I can follow the data modeling process for PDF data extraction, but I’m wondering if there’s a similar process for PDF “clipped regions” from V7?
I’ve found that with PDF input it’s usually not just pure data extraction, clipped regions are needed to add/remove barcodes & logos as well as reflow or retain document components. I understand that design in Connect will be very different, that’s OK, but I don’t seem to be able to find that feature… am I missing it?
Currently, it’s not possible to capture images from PDF input in the DataMapper. In fact, having binary data in the Record is not possible.
There are a few workarounds possible until the “if and when” this is available. However, they all require other tools.
One option would be to use a PlanetPress Design document, use its clipped region feature to select the image, then save that as an image in a specific location using PlanetPress Image’s features. This image could then be accessed from the Designer module using a specific path, either on the hard drive or on a URL.
Another option would be to use external programs to crop the PDF, then save it as an image. There seems to be a few such as PyPDF, GhostScript, Coherent PDF, ImageMagick, PDFill… In each case, you can still only export an image that you’ll need to save somewhere and access from the Designer module.
There’s technically a way to have an image in the record, by encoding it into its base64 string version, however it would still require the external crop & convert in addition to a script that loads the file and converts it (there’s a possible conversion script here), so it would be an extra step unless you really need to do it this way.
Of course, these workarounds are only until this feature is implemented in the DataMapper module!
If I understand correctly, then, Connect isn’t able to use PDF as input in any scenario where the PDF itself needs to be used as a resource in some fashion (background, clipped regions, etc.). At least not without a fair amount of work outside the Connect Design environment.
I, for one, would definitely vote for getting the functionality into Connect in some way, shape or form if at all possible.

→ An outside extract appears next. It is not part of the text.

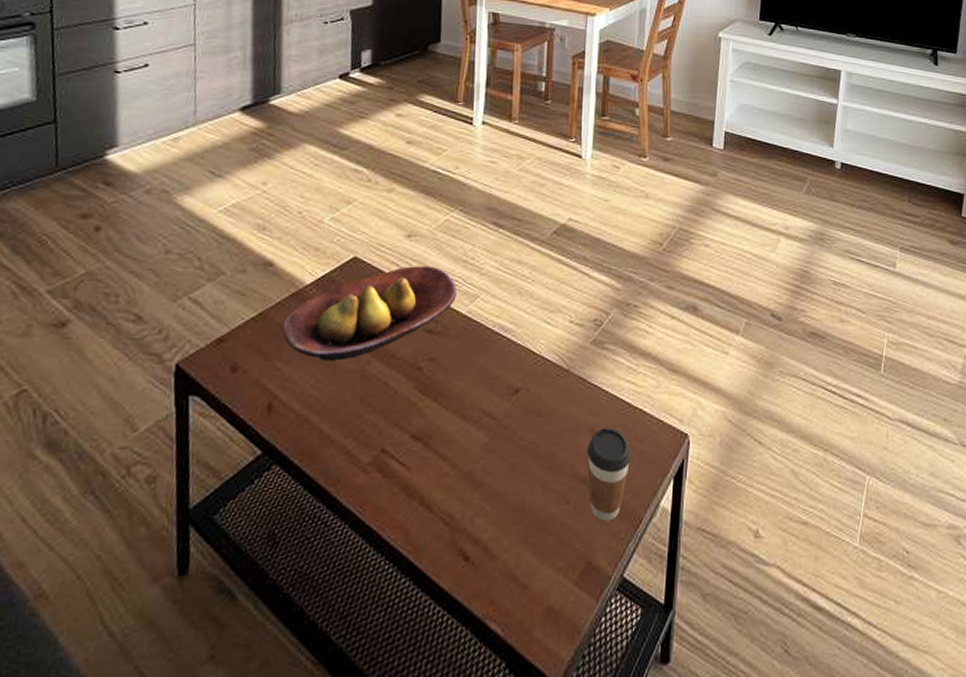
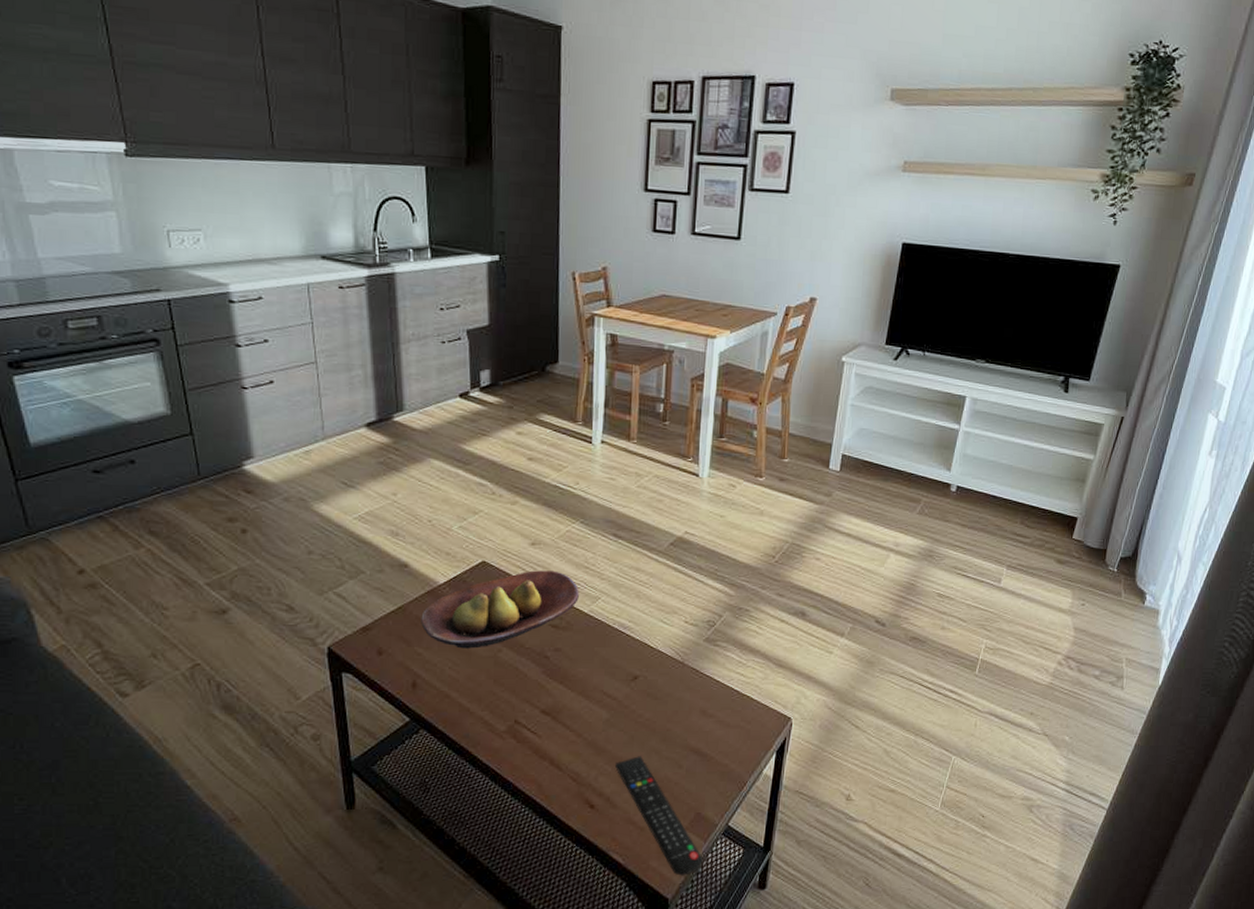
remote control: none [494,489,596,650] -> present [615,756,703,876]
coffee cup: present [587,427,632,521] -> none [698,710,739,783]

It’s a pretty compelling feature that I see used quite a bit. In fact, I was just involved in a large project that was won solely on PlanetPress’s ability to enrich PDF datastreams (i.e. interchange PDF regions and data extraction regions through the workflow). Even if the current V7 Design tool had to live on under the V8 umbrella, instead of folding the feature into Connect, I’d think it would be a smart move.
For now, sticking with V7 for these type of projects works for me.
Actually, there is one thing you can do with the PDF and it’s place it as a background. When you have a PDF data mapping configuration, I believe that by default in a Print context, it will add the PDF as a background image to the section and repeat the section automatically for all the page in the record (if it doesn’t, check in the section properties, there’s an option for it). This is equivalent to the “Enhance with PlanetPress” feature that was introduced for PDF files in version 7, so you can add barcodes, OMR Marks and do imposition on PDF files in Connect - much more easily, actually!
PDF tools in the DataMapper and Designer module will gradually reach the level that you were used to in V7, such as the clipping, displaying a pdf’s specific page, etc.